Problem description
Your output must be the line containing "[227,171,259,188] [●], ->" followed by every later line in the entries below, all copied exactly.

Edit difference data

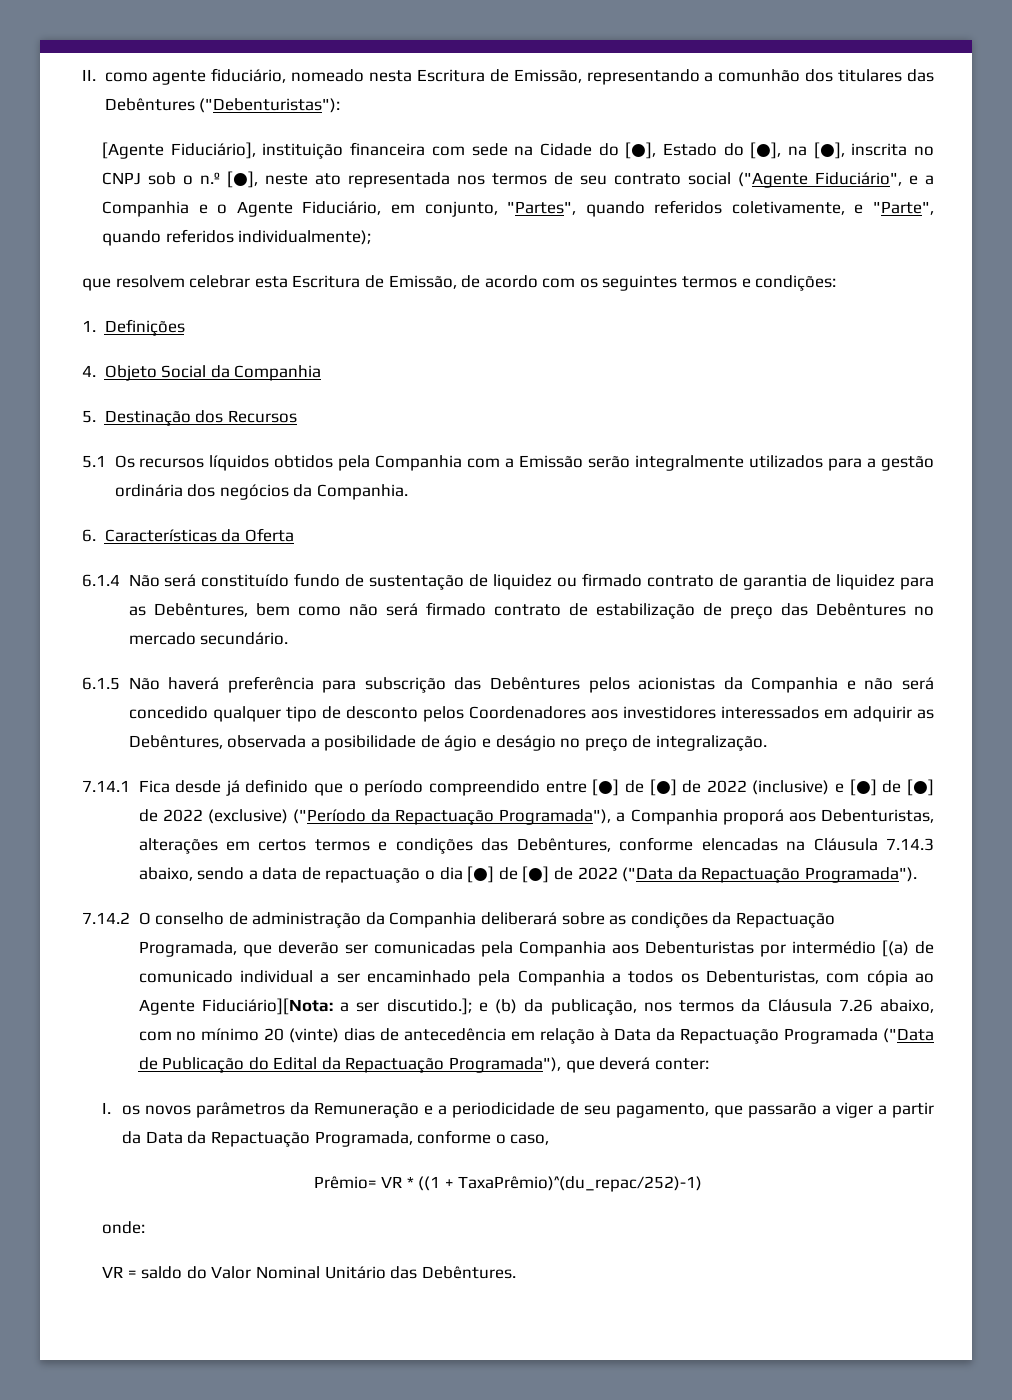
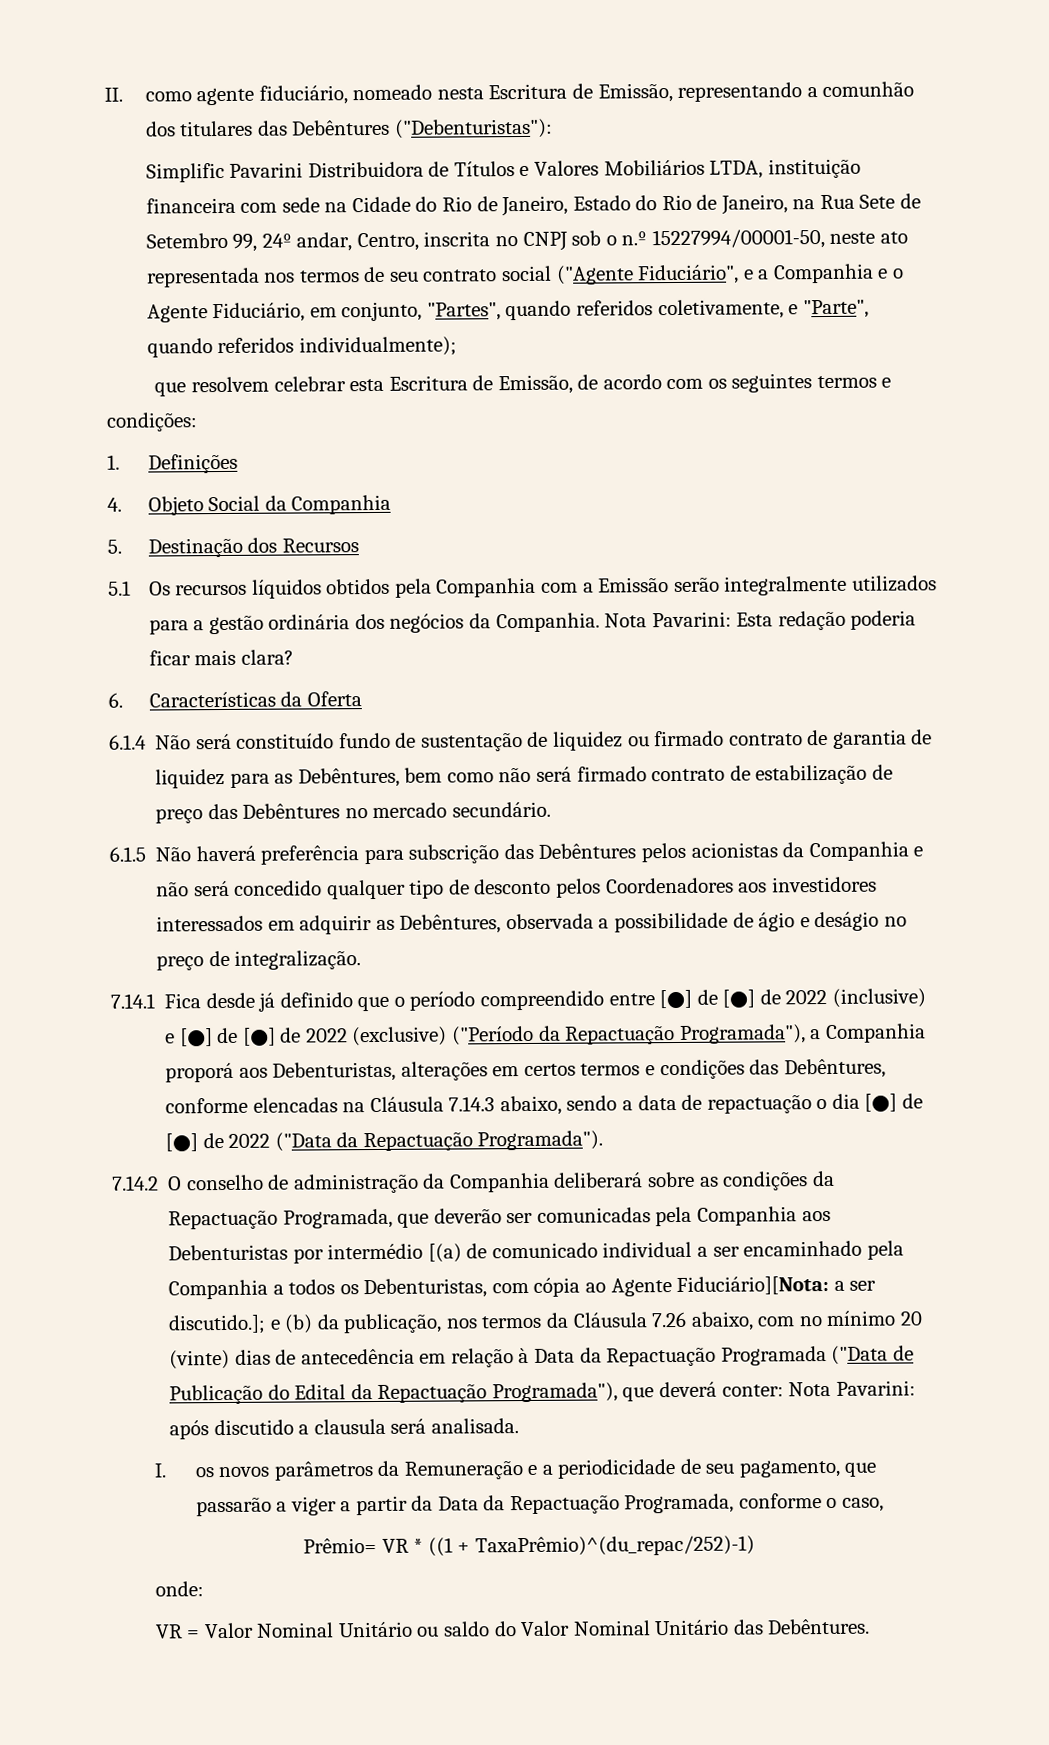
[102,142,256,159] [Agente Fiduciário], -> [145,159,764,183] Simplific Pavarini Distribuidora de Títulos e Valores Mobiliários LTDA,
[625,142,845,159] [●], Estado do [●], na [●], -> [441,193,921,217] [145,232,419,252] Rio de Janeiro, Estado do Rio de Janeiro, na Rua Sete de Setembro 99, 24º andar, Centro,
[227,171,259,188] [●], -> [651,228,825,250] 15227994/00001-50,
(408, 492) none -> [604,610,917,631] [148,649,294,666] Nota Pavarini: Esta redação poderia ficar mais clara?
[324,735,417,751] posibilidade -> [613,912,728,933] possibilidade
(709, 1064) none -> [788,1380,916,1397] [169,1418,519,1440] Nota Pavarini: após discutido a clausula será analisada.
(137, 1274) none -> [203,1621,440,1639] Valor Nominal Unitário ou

Result for this exercise
[227,171,259,188] [●], -> [651,228,825,250] 15227994/00001-50,
(408, 492) none -> [604,610,917,631] [148,649,294,666] Nota Pavarini: Esta redação poderia ficar mais clara?
[324,735,417,751] posibilidade -> [613,912,728,933] possibilidade
(709, 1064) none -> [788,1380,916,1397] [169,1418,519,1440] Nota Pavarini: após discutido a clausula será analisada.
(137, 1274) none -> [203,1621,440,1639] Valor Nominal Unitário ou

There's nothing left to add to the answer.